#### Trecho do documento ####

Mudanças climáticas dificultam planejamento do setor elétrico

Geração por fontes renováveis cresce, mas imprevisibilidade do clima torna diversificação da matriz mais complexa.

As fontes renováveis de energia representam mais de 90% da geração brasileira, segundo dados do Centro de Comercialização de Energia Elétrica (CCEE). Mas, como as hidrelétricas respondem por cerca de dois terços dessa produção, o sistema sofre uma pressão extra por conta das mudanças climáticas, que já afetam o planejamento do setor.

Em 2024, até agosto, na operação centralizada do Sistema Integrado Nacional (SIN), a água foi responsável por 69,2% da eletricidade gerada, os ventos por 15,1%, enquanto biomassa e solar contribuíram com 4,2% cada uma. Termelétricas movidas a combustíveis fósseis e energia nuclear também integram a matriz energética.

A capacidade instalada de todo o setor é de 225.388 MW, segundo o Operador Nacional do Sistema Elétrico (ONS). E vai crescer. “Somados os empreendimentos que já foram construídos desde janeiro, devemos encerrar 2024 com 293 novas centrais de geração solares, eólicas, hidrelétricas e a biomassa, que somam 10.711 MW de capacidade instalada”, afirma Alexandre Ramos, presidente do Conselho de Administração do CCEE. “O Brasil é um celeiro de energia renovável.”

O país tem a geração elétrica baseada na hidrelétrica e a diversificação da matriz começou nos anos 2000. “Nós continuamos extremamente vulneráveis e suscetíveis à disponibilidade de chuvas e de água para gerar eletricidade”, diz Rodrigo Sauaia,
presidente-executivo da Associação Brasileira de Energia Solar Fotovoltaica (Absolar). “Isso é preocupante. É importante seguir diversificando a matriz elétrica brasileira, porque o clima já está mudando.”

Estudo realizado pelo Instituto Nacional de Pesquisas Espaciais (Inpe) mostra que, de 1960 a 2020, a média de dias secos consecutivos passou de 80 para 100. E a duração das ondas de calor subiu de sete dias para 52 dias ao longo de um ano. Os
resultados, segundo Lincoln Alves, pesquisador responsável pelo estudo, mostram que o clima já mudou por conta do aquecimento global.

“O que se pensou nos anos 1970/1980, em termos de planejamento setorial, com usinas hidrelétricas para aproveitar o potencial hidráulico do país e térmicas, acabou”, resume Alexandre Bueno, sócio-fundador da Sun Mobi, que atua na geração de energia solar compartilhada. “Os extremos climáticos (chuvas intensas e secas prolongadas) são grandes desafios para o setor de energia e a demanda é por uma adaptação no planejamento e na regulação”, diz.

“Eu percebo que a dinâmica das mudanças climáticas que nós estamos vivenciando vai dificultar ainda mais o planejamento”, diz Guilherme Lockmann, sócio-líder da consultoria Deloitte para sustentabilidade e o segmento de Power, Utilities & Renewables. Ele cita o exemplo do leilão de transmissão realizado no dia 27 de setembro, que teve um lote retirado do certame para novos estudos, pois o traçado original das linhas passaria por áreas que sofreram com as inundações no Rio Grande do Sul. “Há uma análise histórica de onde há mais meses de sol, onde existe maior incidência de ventos e começa a haver mudanças nesses dados, que servem
para compor sua capacidade de entrega de energia.”

#### Material fornecido ####

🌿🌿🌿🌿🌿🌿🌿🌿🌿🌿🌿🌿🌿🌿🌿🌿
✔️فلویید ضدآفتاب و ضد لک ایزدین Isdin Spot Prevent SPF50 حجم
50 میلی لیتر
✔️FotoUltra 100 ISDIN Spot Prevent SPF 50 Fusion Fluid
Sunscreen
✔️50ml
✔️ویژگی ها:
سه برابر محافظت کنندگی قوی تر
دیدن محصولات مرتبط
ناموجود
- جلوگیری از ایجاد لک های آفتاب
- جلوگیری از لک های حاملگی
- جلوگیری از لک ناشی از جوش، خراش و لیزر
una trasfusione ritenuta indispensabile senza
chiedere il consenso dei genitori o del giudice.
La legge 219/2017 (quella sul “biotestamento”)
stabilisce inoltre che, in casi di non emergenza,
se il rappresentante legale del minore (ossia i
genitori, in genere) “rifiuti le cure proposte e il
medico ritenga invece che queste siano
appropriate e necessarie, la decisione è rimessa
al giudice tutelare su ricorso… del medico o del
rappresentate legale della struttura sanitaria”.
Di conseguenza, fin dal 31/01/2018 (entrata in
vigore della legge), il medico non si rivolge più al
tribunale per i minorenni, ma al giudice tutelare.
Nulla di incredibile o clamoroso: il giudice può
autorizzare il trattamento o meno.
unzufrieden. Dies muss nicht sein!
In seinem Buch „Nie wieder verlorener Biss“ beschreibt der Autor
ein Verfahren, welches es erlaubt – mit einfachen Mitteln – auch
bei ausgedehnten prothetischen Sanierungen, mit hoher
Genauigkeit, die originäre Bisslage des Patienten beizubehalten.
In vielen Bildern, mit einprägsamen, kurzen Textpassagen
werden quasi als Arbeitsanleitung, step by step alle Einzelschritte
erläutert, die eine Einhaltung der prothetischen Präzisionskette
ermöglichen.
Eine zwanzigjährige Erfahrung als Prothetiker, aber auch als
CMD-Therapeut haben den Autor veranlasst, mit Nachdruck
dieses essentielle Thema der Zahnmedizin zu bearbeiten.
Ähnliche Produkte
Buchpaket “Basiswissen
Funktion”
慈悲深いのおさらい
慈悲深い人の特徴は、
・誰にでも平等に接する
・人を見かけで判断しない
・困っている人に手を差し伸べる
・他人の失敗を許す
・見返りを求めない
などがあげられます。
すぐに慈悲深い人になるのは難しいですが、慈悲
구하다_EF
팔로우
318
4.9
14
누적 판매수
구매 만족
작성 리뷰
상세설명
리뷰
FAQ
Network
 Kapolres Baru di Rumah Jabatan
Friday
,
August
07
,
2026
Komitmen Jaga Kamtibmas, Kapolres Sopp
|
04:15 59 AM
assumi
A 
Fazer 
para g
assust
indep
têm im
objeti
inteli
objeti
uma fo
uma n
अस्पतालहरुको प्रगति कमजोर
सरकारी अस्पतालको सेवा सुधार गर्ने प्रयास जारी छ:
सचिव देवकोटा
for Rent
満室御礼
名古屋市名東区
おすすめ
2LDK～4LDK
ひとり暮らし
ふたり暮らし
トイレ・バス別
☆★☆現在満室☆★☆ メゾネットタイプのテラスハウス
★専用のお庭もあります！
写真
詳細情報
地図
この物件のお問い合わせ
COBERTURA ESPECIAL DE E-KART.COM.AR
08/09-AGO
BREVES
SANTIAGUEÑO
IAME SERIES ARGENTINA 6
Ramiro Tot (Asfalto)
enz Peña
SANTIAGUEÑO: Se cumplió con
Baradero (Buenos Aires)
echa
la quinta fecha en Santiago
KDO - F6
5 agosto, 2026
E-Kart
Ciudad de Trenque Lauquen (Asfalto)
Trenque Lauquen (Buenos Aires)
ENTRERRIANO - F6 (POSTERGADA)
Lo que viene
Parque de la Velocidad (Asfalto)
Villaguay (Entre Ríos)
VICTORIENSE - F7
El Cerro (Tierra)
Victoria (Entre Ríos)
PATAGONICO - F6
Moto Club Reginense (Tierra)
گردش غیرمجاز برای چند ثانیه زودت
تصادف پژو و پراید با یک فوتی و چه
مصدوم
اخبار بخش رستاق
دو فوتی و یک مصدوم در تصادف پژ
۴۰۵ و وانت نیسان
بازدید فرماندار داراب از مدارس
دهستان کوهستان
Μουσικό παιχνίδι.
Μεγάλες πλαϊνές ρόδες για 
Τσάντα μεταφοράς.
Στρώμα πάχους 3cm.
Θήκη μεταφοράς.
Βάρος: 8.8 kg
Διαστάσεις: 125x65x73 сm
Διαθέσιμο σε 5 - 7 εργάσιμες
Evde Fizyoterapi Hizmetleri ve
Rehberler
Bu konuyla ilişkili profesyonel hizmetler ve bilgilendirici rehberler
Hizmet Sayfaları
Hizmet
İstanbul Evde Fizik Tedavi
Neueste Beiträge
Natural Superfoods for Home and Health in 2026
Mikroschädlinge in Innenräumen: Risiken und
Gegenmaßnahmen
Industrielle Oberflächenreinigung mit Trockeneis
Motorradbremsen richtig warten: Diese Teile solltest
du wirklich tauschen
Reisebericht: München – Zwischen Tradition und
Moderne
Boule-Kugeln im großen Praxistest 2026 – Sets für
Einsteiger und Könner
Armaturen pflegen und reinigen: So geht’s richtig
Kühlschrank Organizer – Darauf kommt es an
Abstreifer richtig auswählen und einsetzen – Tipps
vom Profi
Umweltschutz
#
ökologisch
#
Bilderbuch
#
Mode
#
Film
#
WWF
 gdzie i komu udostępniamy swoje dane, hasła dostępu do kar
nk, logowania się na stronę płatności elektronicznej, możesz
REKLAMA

####

No trecho do documento, qual parcela da eletricidade gerada na operação centralizada do SIN em 2024, até agosto, coube aos ventos?

## Resposta
Os ventos responderam por 15,1% da eletricidade gerada.